--- START ---

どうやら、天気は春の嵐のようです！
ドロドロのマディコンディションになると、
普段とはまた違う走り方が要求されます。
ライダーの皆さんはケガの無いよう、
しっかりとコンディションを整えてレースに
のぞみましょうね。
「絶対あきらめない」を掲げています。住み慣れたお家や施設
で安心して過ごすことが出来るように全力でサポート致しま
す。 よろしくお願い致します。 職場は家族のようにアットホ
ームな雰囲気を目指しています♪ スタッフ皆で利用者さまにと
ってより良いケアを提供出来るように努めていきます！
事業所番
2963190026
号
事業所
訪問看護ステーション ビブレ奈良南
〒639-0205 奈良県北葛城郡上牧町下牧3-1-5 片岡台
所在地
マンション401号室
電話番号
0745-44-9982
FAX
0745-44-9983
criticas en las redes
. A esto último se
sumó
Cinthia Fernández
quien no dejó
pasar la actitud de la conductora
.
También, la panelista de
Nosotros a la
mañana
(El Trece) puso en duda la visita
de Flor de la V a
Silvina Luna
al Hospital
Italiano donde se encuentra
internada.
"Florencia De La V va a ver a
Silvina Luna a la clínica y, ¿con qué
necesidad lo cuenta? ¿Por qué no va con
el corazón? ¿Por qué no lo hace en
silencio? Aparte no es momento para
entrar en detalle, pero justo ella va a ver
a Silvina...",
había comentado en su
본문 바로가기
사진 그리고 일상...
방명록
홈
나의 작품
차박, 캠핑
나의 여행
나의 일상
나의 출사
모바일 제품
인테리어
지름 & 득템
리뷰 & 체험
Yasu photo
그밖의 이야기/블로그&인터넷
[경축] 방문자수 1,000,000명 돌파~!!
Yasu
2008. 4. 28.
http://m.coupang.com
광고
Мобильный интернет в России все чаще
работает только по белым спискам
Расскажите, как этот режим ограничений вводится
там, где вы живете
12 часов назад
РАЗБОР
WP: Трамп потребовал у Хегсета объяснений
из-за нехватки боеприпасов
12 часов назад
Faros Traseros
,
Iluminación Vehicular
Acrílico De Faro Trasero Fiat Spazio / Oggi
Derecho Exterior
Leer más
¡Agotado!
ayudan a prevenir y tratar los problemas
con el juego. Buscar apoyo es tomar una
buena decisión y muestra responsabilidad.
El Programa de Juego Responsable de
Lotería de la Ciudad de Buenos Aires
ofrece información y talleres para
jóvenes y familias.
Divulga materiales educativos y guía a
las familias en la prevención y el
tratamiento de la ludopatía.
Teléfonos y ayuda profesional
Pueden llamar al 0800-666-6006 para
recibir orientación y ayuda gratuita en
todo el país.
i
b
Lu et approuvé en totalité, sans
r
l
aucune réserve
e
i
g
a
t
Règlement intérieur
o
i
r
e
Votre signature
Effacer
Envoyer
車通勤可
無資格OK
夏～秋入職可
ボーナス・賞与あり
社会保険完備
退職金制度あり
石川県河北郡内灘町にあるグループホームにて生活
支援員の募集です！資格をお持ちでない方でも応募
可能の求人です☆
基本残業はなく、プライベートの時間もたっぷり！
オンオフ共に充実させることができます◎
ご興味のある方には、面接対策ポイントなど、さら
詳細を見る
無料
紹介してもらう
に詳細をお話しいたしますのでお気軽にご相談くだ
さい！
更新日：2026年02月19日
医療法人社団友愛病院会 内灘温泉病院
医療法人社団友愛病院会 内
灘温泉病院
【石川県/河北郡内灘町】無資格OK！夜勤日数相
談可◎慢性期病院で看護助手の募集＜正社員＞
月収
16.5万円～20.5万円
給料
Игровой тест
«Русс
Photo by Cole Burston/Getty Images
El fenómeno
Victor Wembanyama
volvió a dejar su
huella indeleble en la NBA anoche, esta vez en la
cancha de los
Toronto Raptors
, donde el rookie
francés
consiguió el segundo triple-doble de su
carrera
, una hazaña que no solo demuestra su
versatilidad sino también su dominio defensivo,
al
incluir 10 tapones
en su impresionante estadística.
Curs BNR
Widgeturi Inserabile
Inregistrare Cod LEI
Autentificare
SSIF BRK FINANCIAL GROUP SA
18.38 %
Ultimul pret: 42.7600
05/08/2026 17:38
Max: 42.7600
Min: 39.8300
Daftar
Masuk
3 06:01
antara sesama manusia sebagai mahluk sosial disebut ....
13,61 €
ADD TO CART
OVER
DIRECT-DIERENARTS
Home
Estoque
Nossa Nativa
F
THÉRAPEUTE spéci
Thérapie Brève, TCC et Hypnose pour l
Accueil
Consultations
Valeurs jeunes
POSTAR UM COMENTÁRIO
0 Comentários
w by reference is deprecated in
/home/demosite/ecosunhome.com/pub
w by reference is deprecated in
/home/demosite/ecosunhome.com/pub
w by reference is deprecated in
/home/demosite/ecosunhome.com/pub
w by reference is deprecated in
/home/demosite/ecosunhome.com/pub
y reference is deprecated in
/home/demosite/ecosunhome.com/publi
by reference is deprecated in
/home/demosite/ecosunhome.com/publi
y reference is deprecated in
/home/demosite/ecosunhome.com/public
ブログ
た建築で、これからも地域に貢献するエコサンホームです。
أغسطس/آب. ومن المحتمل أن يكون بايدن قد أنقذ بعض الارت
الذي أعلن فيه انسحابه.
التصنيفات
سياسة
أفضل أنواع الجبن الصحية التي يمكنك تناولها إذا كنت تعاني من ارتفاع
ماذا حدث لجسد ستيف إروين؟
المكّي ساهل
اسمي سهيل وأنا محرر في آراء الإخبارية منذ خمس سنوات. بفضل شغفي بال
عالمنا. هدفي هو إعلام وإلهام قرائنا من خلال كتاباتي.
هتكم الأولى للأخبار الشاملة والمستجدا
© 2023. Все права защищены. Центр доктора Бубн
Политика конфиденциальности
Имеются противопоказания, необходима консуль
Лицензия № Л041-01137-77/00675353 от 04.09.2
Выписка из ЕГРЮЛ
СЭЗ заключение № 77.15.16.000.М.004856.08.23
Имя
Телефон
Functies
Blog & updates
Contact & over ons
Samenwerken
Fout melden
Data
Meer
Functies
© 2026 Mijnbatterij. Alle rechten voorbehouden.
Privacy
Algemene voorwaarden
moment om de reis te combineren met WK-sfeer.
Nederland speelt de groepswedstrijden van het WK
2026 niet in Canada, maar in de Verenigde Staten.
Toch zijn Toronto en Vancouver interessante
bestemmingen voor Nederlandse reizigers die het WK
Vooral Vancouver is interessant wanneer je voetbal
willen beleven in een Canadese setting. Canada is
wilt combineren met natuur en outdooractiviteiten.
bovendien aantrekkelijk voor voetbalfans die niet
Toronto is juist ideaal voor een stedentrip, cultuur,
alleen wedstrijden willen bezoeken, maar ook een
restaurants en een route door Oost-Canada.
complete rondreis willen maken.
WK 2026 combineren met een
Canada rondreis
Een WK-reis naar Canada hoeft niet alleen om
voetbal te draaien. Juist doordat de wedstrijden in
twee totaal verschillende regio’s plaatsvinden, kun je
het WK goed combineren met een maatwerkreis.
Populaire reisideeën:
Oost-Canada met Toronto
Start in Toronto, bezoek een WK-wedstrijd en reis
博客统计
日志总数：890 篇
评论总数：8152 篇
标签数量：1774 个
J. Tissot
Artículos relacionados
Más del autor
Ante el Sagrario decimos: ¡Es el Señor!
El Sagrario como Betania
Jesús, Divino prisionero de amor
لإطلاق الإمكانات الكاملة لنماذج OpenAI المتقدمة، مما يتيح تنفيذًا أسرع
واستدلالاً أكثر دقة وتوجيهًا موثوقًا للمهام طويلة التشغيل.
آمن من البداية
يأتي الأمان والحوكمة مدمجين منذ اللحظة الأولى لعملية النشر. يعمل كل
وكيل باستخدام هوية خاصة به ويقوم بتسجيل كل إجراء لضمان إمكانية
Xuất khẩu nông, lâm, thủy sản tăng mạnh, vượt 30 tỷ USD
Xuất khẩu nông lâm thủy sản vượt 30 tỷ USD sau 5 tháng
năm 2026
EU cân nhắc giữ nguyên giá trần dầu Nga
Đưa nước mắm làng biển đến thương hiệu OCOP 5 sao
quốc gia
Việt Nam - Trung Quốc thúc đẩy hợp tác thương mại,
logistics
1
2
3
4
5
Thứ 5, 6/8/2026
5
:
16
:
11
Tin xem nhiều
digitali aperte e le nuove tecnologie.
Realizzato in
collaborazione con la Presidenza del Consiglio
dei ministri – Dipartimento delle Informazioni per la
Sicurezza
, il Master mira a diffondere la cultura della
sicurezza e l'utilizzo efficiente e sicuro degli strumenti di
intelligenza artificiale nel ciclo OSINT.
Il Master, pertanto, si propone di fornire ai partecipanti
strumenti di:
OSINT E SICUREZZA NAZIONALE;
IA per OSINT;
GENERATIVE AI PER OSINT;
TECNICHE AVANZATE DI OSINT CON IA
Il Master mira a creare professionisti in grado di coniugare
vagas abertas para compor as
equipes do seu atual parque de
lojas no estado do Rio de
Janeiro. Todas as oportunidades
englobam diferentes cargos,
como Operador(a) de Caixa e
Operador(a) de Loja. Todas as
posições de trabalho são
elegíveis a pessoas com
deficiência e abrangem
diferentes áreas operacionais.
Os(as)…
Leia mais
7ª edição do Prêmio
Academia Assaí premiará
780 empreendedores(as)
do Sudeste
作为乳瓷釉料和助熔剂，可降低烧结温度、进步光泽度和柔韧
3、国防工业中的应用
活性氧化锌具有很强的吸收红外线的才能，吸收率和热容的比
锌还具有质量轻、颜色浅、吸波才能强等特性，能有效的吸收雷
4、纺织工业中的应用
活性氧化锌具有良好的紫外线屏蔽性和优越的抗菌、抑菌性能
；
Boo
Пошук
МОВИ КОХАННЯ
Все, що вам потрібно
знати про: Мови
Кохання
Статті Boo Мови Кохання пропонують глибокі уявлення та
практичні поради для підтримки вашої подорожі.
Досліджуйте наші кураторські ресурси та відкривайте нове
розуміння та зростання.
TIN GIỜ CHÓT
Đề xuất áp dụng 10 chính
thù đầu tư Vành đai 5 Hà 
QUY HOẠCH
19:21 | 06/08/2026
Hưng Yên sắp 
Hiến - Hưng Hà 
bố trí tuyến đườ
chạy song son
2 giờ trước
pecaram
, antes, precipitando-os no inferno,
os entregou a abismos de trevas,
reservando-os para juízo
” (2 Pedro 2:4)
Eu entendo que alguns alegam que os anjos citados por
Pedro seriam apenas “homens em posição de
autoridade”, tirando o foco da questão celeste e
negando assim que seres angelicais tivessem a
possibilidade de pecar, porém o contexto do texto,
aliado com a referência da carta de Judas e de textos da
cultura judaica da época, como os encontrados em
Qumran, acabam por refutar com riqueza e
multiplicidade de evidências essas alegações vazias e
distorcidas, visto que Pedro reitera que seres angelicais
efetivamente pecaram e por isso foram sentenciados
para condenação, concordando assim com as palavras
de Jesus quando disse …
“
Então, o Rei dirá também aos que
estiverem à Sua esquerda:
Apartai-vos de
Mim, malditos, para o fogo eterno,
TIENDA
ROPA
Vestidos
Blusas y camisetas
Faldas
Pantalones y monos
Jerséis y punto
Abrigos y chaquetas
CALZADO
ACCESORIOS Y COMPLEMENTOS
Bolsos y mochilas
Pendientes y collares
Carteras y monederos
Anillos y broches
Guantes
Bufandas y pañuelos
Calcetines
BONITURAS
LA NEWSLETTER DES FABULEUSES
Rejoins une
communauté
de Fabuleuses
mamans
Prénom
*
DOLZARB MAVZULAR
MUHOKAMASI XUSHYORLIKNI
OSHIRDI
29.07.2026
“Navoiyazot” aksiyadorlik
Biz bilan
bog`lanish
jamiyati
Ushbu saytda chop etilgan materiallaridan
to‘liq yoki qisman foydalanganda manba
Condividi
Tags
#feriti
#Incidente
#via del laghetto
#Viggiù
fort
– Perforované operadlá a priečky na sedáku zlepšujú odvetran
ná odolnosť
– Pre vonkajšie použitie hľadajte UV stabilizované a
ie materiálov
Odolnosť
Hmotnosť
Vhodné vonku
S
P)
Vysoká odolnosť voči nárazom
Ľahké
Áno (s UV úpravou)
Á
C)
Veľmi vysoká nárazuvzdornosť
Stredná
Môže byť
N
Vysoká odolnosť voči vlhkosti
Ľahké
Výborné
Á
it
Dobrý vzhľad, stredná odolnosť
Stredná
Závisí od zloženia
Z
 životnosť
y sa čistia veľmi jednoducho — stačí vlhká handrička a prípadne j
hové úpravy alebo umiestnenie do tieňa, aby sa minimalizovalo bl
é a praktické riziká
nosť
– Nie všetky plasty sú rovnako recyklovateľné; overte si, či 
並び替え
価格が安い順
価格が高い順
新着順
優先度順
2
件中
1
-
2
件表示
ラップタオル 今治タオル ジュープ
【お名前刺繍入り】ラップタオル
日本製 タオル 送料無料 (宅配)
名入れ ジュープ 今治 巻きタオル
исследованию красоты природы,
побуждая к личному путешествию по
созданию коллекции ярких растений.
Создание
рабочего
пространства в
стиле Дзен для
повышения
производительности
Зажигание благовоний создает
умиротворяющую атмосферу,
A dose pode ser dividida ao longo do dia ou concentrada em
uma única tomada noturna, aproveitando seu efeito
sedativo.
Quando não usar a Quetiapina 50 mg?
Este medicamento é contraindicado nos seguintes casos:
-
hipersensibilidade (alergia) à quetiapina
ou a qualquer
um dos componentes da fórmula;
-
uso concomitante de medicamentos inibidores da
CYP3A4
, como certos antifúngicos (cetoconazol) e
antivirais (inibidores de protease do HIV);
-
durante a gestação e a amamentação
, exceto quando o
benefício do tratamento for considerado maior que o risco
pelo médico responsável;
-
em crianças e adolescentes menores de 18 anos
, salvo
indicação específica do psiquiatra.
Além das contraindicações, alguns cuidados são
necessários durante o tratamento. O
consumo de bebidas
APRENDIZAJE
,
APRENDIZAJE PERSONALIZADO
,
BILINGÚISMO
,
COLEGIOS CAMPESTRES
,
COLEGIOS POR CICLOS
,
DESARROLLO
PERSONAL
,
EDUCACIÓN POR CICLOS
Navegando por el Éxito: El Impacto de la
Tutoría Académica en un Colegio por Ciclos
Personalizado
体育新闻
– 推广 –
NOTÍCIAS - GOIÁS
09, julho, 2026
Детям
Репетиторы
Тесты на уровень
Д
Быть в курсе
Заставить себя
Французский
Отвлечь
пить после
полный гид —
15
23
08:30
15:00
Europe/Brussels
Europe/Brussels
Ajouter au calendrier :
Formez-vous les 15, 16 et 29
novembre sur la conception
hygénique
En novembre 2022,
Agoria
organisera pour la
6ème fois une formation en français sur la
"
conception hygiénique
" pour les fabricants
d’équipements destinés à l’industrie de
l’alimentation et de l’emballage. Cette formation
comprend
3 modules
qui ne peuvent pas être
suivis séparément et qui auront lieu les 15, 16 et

--- END ---

JOB: Transcribe the records from their start through the line containing "el corazón? ¿Por qué no lo hace en", including that line.

THE ANSWER:
どうやら、天気は春の嵐のようです！
ドロドロのマディコンディションになると、
普段とはまた違う走り方が要求されます。
ライダーの皆さんはケガの無いよう、
しっかりとコンディションを整えてレースに
のぞみましょうね。
「絶対あきらめない」を掲げています。住み慣れたお家や施設
で安心して過ごすことが出来るように全力でサポート致しま
す。 よろしくお願い致します。 職場は家族のようにアットホ
ームな雰囲気を目指しています♪ スタッフ皆で利用者さまにと
ってより良いケアを提供出来るように努めていきます！
事業所番
2963190026
号
事業所
訪問看護ステーション ビブレ奈良南
〒639-0205 奈良県北葛城郡上牧町下牧3-1-5 片岡台
所在地
マンション401号室
電話番号
0745-44-9982
FAX
0745-44-9983
criticas en las redes
. A esto último se
sumó
Cinthia Fernández
quien no dejó
pasar la actitud de la conductora
.
También, la panelista de
Nosotros a la
mañana
(El Trece) puso en duda la visita
de Flor de la V a
Silvina Luna
al Hospital
Italiano donde se encuentra
internada.
"Florencia De La V va a ver a
Silvina Luna a la clínica y, ¿con qué
necesidad lo cuenta? ¿Por qué no va con
el corazón? ¿Por qué no lo hace en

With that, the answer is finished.